Pet Fangs with J Burton and Camps
Mixing the stomp and swagger of a rock ‘n roll band with the danceable drama and rule-breaking spirit of pop music, Pet Fangs bridge the gap between old and new, raw and refined, organic and digital.
The band members call their sound “garage-pop,” pointing to a range of influences — from Prince to T Rex to Let’s Dance-era David Bowie — as wide and varied as the group’s own material. All four members of Pet Fangs hail from South Louisiana, where brothers Joe and David Stark first attracted an audience as co-founders of the swampy rock band Baby Bee. Signed to Republic Records, Baby Bee launched as a duo and steadily expanded into a larger lineup, with Jory Cordy and Ben Alleman joining the ranks. Cordy, Alleman, and the two Stark siblings were all songwriters and multi-instrumentalists in their own right, having logged time in the touring bands for artists like Ryan Adams, Marc Broussard, and Grace Potter. Together, though, they were something more: a tight-knit, democratic unit of musicians whose new songs were bigger, bolder, and broader than anything they’d created before. Looking to move outside of the rules they’d placed upon themselves as a rock band, they dissolved Baby Bee and launched a new band. A band with bite. Pet Fangs was born.
From the start, Pet Fangs embraced change. The guys switJched instruments often. They switched recording studios, too, looking to chase down different sounds in a string of ever-changing environments. In doing so, they approached their new music like a rock group. They focused on hooks, grooves, and riffs, playing organic instruments along the way. Then, once the basic blueprint for each track had been laid, they abandoned the rule book altogether. Real instruments were sonically manipulated. Live drums were joined by programmed loops. Synthesizers and vocal effects were added to the mix. It was a no-limits approach to pop music, blending the influence of older decades with current sounds and rules-free experimentation.
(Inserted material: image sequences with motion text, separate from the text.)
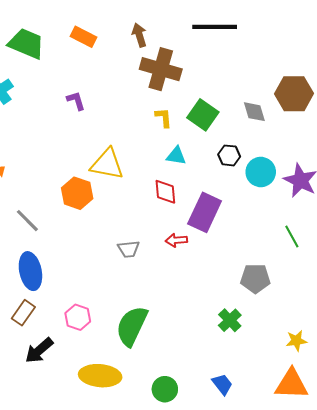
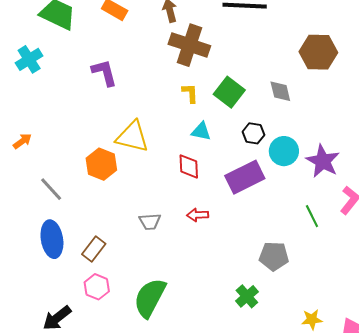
brown hexagon: (294, 94) -> (318, 52), moved
purple L-shape: (76, 101) -> (104, 73), size x1.4
purple rectangle: (205, 212) -> (245, 177), moved, turned 36
brown rectangle: (23, 313) -> (94, 249), moved

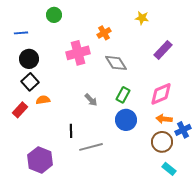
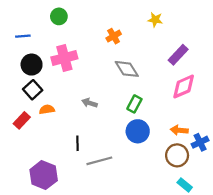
pink cross: (78, 53) -> (64, 58), moved
pink diamond: (161, 94) -> (184, 86), moved
gray arrow: (91, 100) -> (90, 103), moved, turned 152

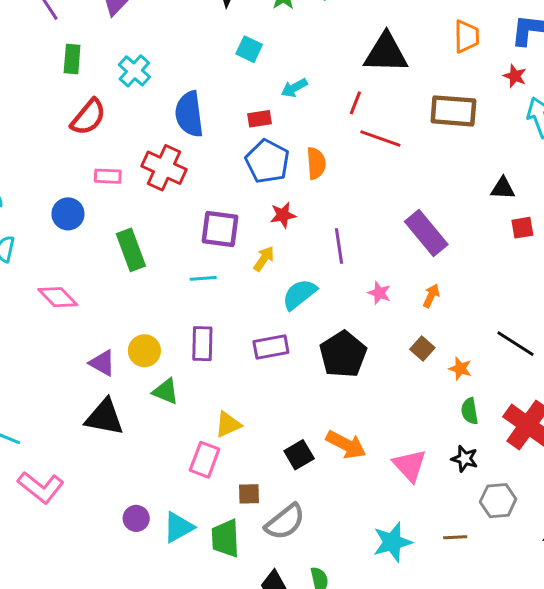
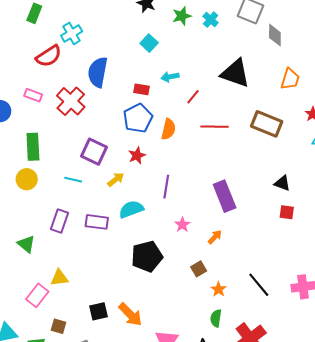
red line: (355, 103) -> (193, 97), moved
red semicircle: (88, 117) -> (49, 56), moved
red line: (380, 138) -> (215, 127), turned -36
red star: (283, 215) -> (137, 156), turned -30
purple rectangle: (271, 347) -> (97, 222), moved
yellow circle: (144, 351) -> (27, 179), moved

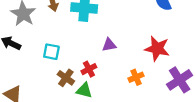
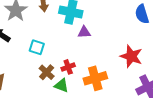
purple triangle: (109, 45) -> (84, 32), moved
orange cross: (136, 77) -> (95, 78), moved, size x1.6

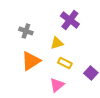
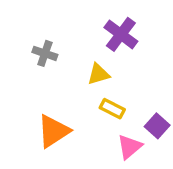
orange triangle: (31, 61) -> (54, 131), moved
pink triangle: (57, 85) -> (130, 147), moved

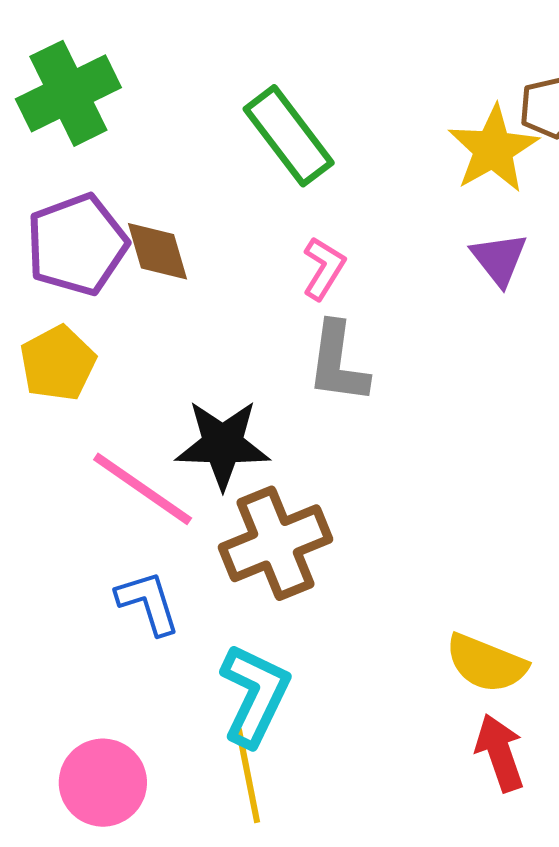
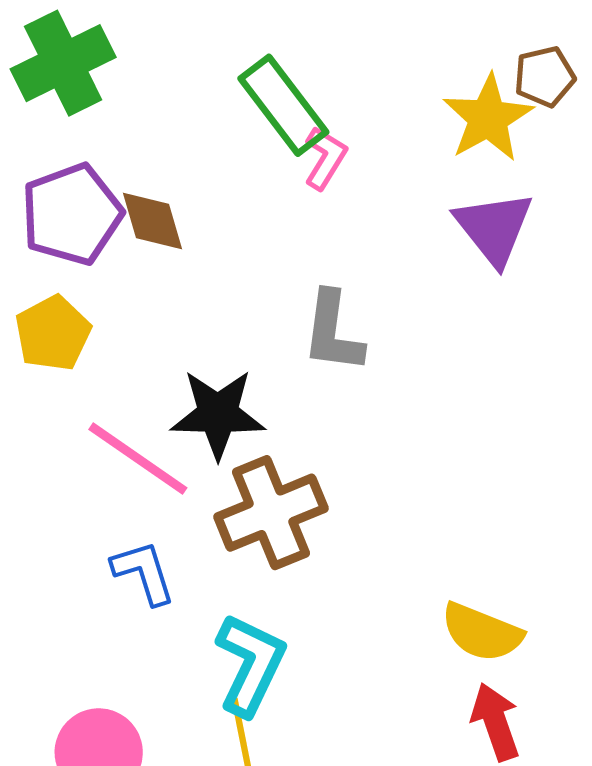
purple triangle: (499, 259) -> (494, 228), size x1.4
pink L-shape: (324, 268) -> (325, 158), moved

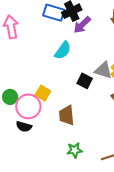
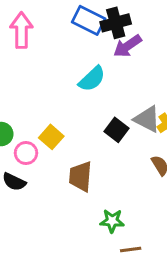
pink circle: (28, 106) -> (26, 153), size x0.6
green star: (75, 150) -> (112, 221), moved

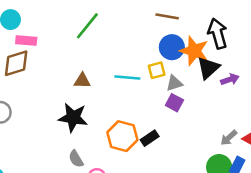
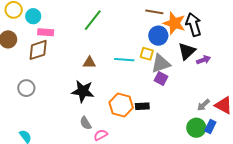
orange star: (194, 51) -> (174, 23), moved
yellow square: (157, 70) -> (147, 54), turned 32
gray triangle: (174, 83) -> (161, 64), size x1.5
black rectangle: (150, 138) -> (142, 106), turned 32

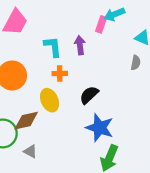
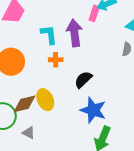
purple arrow: (80, 45) -> (74, 33), size x1.5
yellow ellipse: (50, 100) -> (45, 100), moved

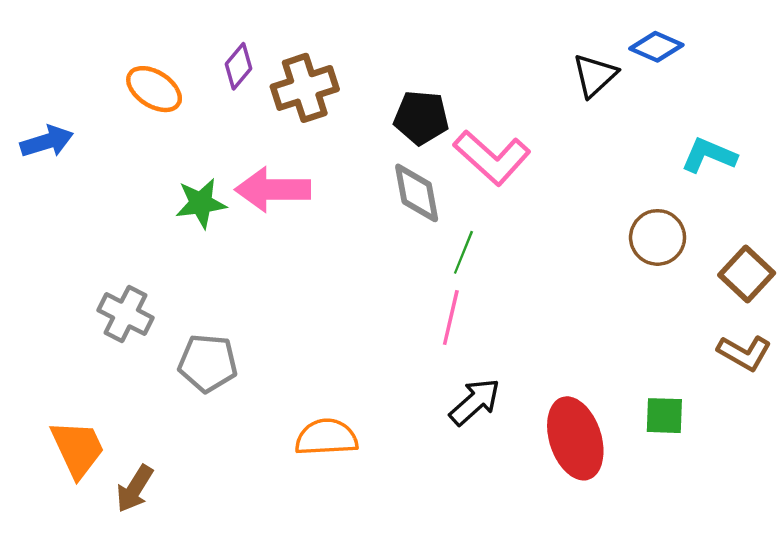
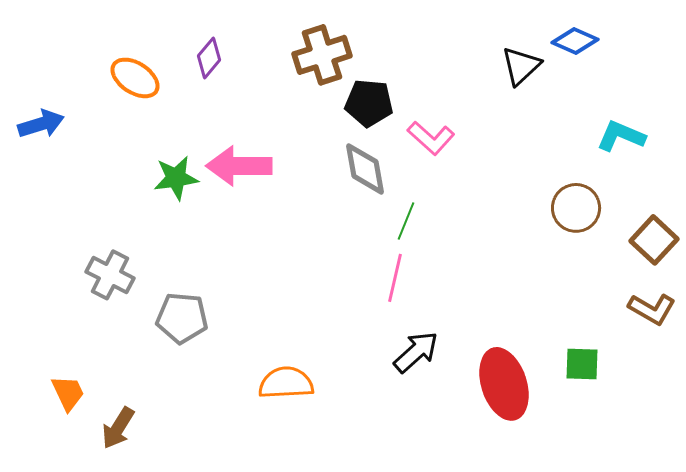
brown cross: (305, 88) -> (322, 55), moved
pink L-shape: (492, 158) -> (431, 138), size x0.7
orange trapezoid: (78, 449) -> (68, 393), size x0.7

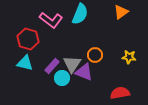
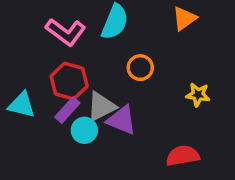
red hexagon: (28, 39) -> (69, 81), moved
orange circle: (95, 55) -> (140, 68), moved
gray triangle: (72, 64) -> (101, 107), turned 30

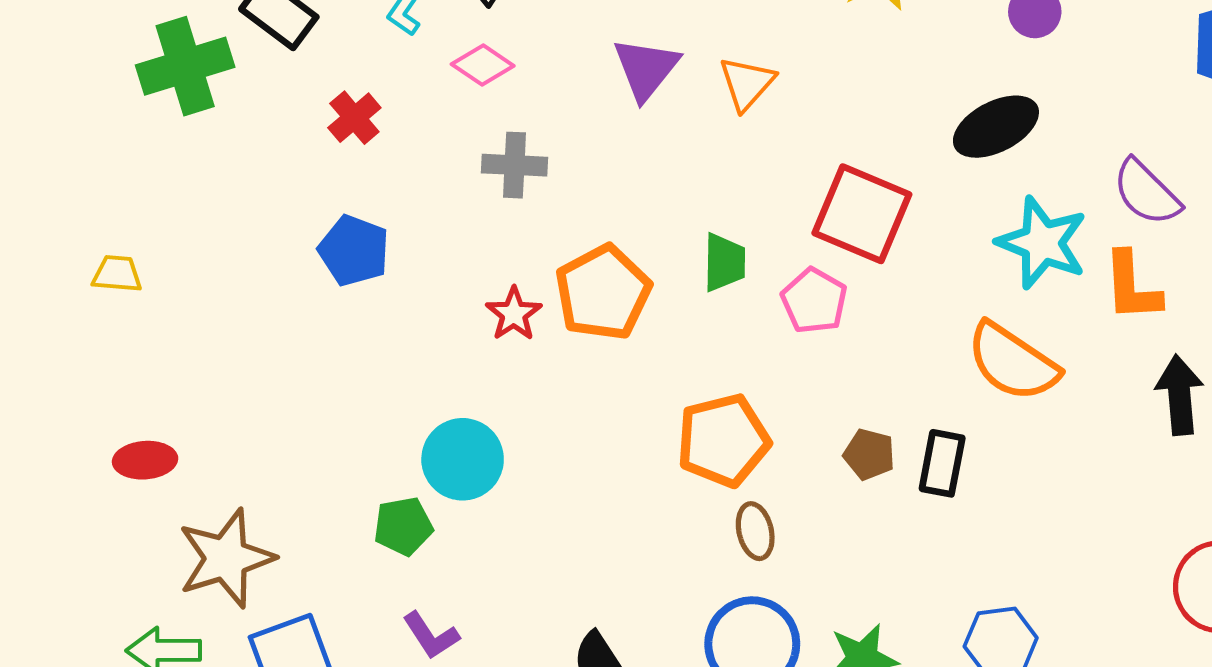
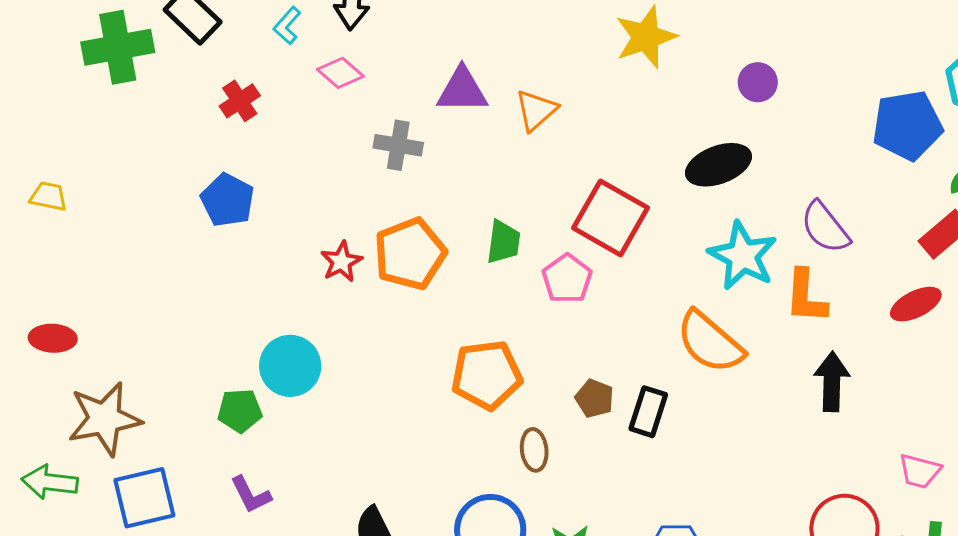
purple triangle: (646, 69) -> (462, 90), turned 44
gray cross: (514, 165) -> (398, 145), moved
brown ellipse: (755, 531) -> (534, 450), moved

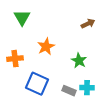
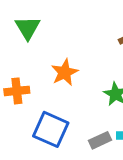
gray rectangle: (69, 91) -> (100, 140), turned -48

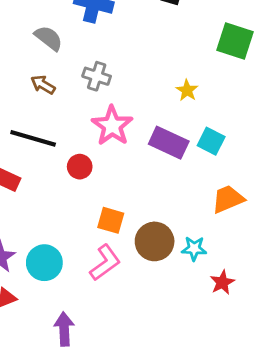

Joining them throughout the studio process was producer, engineer, and honorary “ghost member,” Justin Tocket, who manned the recording console and collaborated on new material during its earliest stages.
From their forthcoming single, “Gold Coast Dreaming” (releasing August 18, 2017), to the internationally recognized “Bitch Baby” (whose percussive punch and sexy strut helped land the song in a Chinese fashion advertisement campaign for Umbro and Madonna’s Material Girl clothing line), Pet Fangs’ music represents something new. It’s equal parts attitude, atmosphere, and adventurousness, glued together by four songwriters whose rock ‘n roll pedigree lends edge and electricity to their spacey pop music.
J BURTON
For all his singing about light and fire, J Burton is most comfortable in darkness. He’s a long suffering songwriter — going on 20 years and counting — with a knack for a pessimist’s nostalgia, preferring to cast the amber of the past as faded glory.